Sun Sentinel Palm Beach Edition

Prices on slippery slope as olive oil output to rise

- By Thomas Gualtieri and Rudy Ruitenberg Bloomberg

After three years of elevated prices for the staple of Mediterran­ean cooking, olive oil lovers may finally get a break on their grocery bills.

Deoleo, the world’s largest olive oil supplier, expects rising global output in the 2017-18 season will cut prices for consumers. That may help sales at the company, according to Chief Executive Pierluigi Tosato, who is completing a financial restructur­ing.
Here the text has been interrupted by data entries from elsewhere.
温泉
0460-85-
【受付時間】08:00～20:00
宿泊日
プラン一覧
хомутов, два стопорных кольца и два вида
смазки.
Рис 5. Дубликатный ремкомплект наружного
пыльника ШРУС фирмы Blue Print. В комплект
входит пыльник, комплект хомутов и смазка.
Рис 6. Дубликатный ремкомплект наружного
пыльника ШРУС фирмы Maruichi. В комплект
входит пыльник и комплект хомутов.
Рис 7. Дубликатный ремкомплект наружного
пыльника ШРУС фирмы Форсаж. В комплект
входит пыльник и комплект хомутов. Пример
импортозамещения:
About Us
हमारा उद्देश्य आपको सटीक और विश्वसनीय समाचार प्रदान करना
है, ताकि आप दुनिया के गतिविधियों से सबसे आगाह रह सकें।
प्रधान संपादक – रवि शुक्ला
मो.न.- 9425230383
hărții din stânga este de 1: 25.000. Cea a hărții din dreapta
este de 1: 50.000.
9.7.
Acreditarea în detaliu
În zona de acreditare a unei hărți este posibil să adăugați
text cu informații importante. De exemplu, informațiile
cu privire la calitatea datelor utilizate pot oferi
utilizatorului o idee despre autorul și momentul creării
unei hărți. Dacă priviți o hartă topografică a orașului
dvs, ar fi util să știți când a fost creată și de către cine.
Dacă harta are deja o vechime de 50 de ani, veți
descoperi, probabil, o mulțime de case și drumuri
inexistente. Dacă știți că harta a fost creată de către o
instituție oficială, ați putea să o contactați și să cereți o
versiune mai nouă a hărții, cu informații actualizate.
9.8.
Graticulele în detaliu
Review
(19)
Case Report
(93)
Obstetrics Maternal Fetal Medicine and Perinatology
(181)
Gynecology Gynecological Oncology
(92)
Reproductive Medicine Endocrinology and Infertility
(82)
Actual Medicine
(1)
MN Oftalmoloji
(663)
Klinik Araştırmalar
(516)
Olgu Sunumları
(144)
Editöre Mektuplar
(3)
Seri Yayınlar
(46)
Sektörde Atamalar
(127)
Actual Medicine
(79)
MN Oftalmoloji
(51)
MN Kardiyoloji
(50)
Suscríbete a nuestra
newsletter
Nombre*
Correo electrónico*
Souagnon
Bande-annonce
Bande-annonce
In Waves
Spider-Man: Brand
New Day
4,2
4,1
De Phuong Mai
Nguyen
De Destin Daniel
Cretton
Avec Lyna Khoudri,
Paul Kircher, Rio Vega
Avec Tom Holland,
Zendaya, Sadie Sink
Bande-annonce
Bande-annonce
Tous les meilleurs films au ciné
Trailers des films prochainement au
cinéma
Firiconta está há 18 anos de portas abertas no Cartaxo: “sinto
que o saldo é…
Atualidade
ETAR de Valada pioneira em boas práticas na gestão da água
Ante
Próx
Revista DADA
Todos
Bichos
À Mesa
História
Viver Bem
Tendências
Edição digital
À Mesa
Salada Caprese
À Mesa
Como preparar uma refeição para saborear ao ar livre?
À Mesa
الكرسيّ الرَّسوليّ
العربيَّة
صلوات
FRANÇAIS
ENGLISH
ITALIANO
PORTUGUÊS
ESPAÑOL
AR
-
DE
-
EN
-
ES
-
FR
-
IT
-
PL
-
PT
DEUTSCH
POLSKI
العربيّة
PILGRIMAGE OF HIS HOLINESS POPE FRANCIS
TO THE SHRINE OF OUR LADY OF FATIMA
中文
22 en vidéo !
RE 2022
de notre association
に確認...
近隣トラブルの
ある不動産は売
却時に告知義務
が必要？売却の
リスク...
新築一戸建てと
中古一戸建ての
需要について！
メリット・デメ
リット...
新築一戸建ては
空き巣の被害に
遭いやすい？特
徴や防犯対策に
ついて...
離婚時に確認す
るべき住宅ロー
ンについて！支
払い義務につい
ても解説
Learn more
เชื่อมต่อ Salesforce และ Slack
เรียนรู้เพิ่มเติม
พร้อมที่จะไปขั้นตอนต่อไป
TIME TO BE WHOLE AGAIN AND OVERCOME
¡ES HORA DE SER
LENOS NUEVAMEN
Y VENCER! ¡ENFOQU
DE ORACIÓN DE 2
Bigger harvests of the fruit across much of the Mediterran­ean region will lift oil output by an estimated 12 percent, even as top producer Spain deals with a third year of drought, Tosato said in an interview.

“That will push oil prices downwards, giving new breath to the market,” he said in an interview.

In Jaen, a city in southern Spain that’s a trading hub for the oil used in salads and cooking, prices for the finest extra-virgin quality have held above $3.50 a kilogram or 35 ounces, for most of the past three years, after climbing from less than $2.36 in 2014, according to prices tracked by the European Commission.

Higher prices have pushed homemakers and restaurant­s to seek cheaper alternativ­es such as sunflower-seed oil, which trades at about 80 cents for a kilogram in Rotterdam.

“Many consumers in mature markets such as Spain and Italy have started buying cheaper seed oil. Once they shift, it’s really unlikely they’ll go back” at current prices, Tosato said.

Spain’s annual olive oil consumptio­n fell by about 99,208 tons in the past five years, while sunflower-seed oil rose by 154,324 tons, according to Vito Martielli, a grains and oil seeds analyst at Rabobank in the Netherland­s.

Italians now use around 176,370 tons less olive oil than in 2011, while sunflower-seed oil rose by about 220,462 tons, he said.

“If olive oil is not on the market, consumers have to find alternativ­es,” Martielli said. “We have some substituti­on in effect, and the oil that’s been winning, by far, is sunflower.”

Revived demand would help Madrid-based Deoleo. The producer of the Carapelli and Bertolli brands is forecastin­g a return to growth as it completes a restructur­ing.

Its shares have dropped 24 percent this year, the worst performanc­e on the 26-member BI Europe Packaged Food Valuation Peer Group index. Its market value is about one-tenth the $2.4 billion it had in 2007.